You will need adequate funding to start and run your group home for teens. In the United States, there are numerous resources available to group homes for teens and you can check to see if your home is eligible for these varieties of grants and loans.
Note that the keyword may be mental health, but beneath this standard, you may also be able to tap education, health, and other children-centered granting agencies. You can also seek fundraisers and donations of in-kind goods like beds, linens, chairs, kitchen appliances, tabletop and linen supplies, and other household necessities to help outfit your facility.
Acquire a Good Facility
You may have to purchase an existing building and hire a contractor to refurbish the structure or purchase property on which your group home will be built. Check with your state and local county, you may be expected to comply with certain zoning laws stipulated to mandate where group homes can be built in your area.

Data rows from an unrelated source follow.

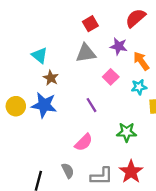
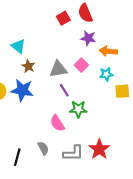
red semicircle: (136, 18) -> (85, 13), moved, turned -72
gray triangle: (86, 53) -> (58, 69), moved
orange arrow: (141, 61) -> (108, 51), turned -48
green star: (127, 132) -> (78, 109), moved
pink semicircle: (84, 142) -> (57, 123), turned 102

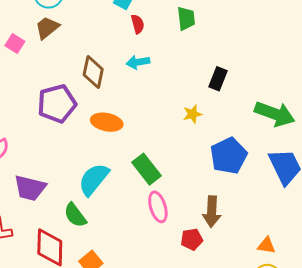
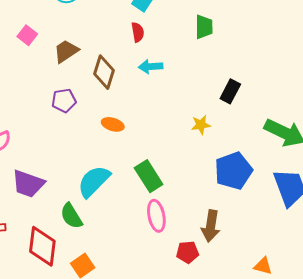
red semicircle: (138, 24) -> (138, 32), moved
brown trapezoid: (47, 28) -> (66, 51), moved
purple pentagon: (57, 104) -> (64, 101), size x0.6
orange ellipse: (107, 122) -> (113, 124), size x0.7

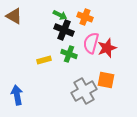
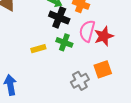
orange square: (106, 80) -> (103, 69), turned -30
gray cross: (84, 91) -> (80, 81), size x0.7

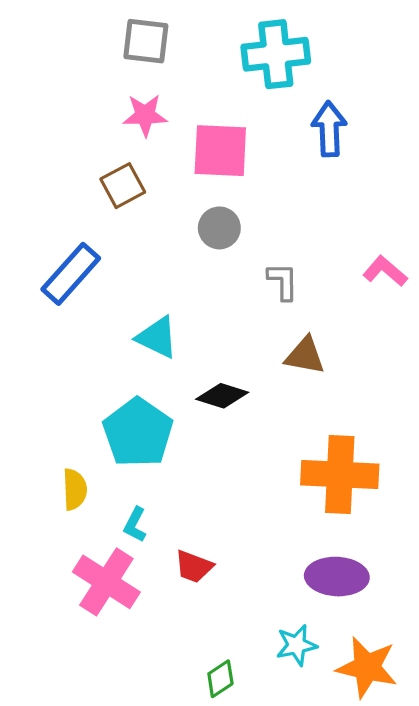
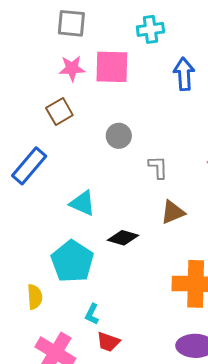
cyan cross: (276, 54) -> (150, 29), size x0.7
pink square: (220, 151) -> (112, 67), moved
brown triangle: (305, 356) -> (173, 212), turned -32
cyan L-shape: (135, 525) -> (92, 314), moved

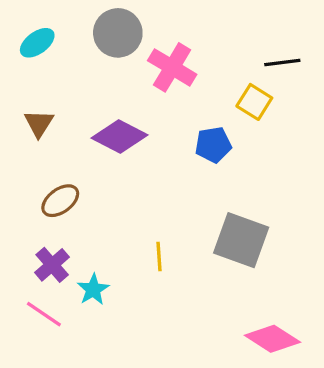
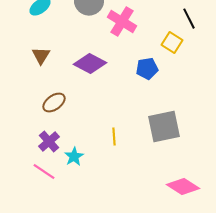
black line: (282, 63) -> (189, 19), turned 70
gray square: (241, 240) -> (164, 127), turned -32

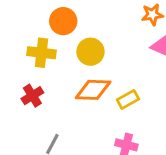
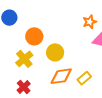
yellow cross: (42, 53) -> (24, 59), turned -36

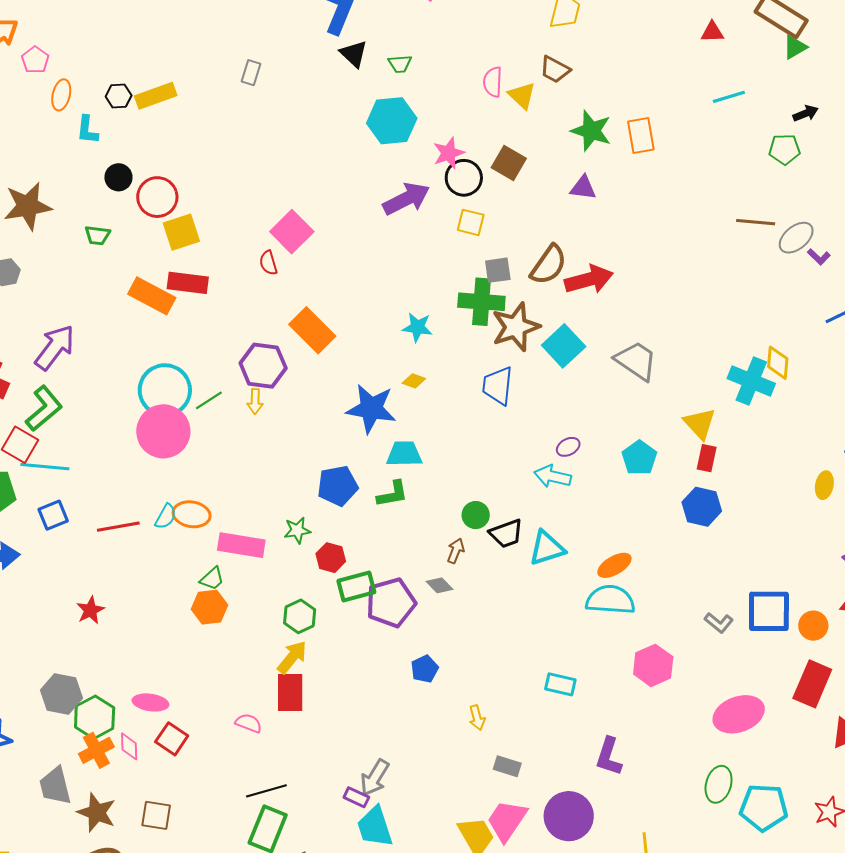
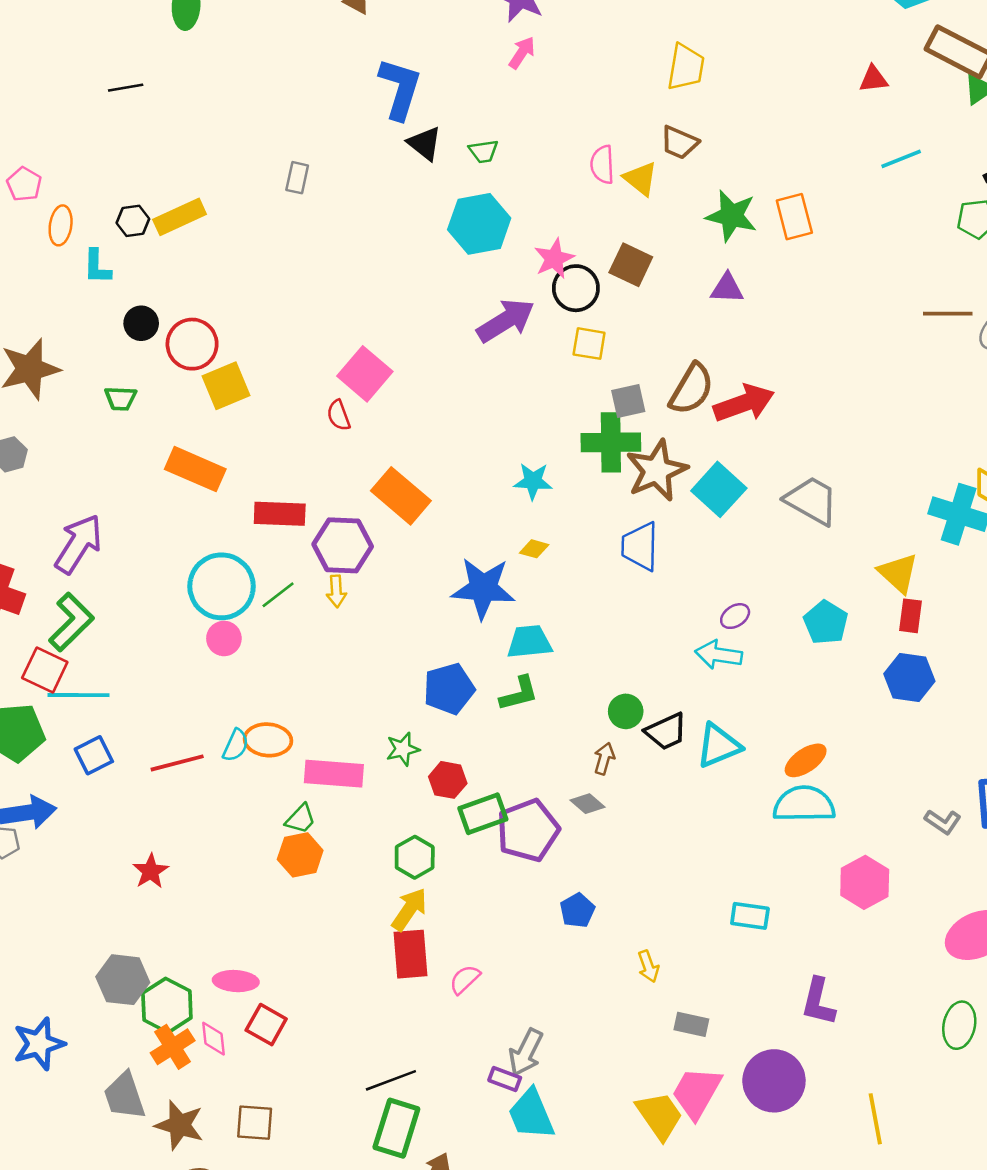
red rectangle: (188, 283) -> (280, 514), moved
pink circle: (163, 431) -> (224, 638), size x0.5
pink semicircle: (249, 723) -> (465, 979), moved, turned -60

Solicit community help to build your teen group home so you can save money on construction. Local carpenters, bricklayers, plumbers, and electricians may be willing to lend a hand to get your project off the ground.
Apply For Licenses And Permits
You will also need to apply for licensing, nonprofit tax exemption, incorporation, and other legal protections and sanctions your board recommends. As a 501(c) 3 charity, group homes tend to benefit from a wide range of tax exemptions.
Also, note that you will be able to raise funds more efficiently as a nonprofit. Depending on your location, you may need to obtain administrator certificates, and occupancy permits and submit them to inspections from village, city, township, and/or county authorities. Once approved, you can begin to furnish and decorate the group home.
Hire Staff And Create A Handbook
You will need staff to run your group home, but have it in mind that you will be expected to carry out criminal background checks on them first. Remember to comply with the teen-to-adult ratio that’s stipulated by law. Your home may also be mandated to obtain insurance on the building and contents and liability coverage.
Premiums for high-risk populations can be quite expensive, so ensure to leverage the expertise of an insurance broker to sample various carriers. Also remember to keep a wait-list of clients to fill beds as residents age out, move out or leave.
Putting together a handbook on the rules and regulations teens are expected to follow while living in your group home will go a long way to ensure residents stay in line while legally protecting you and your board.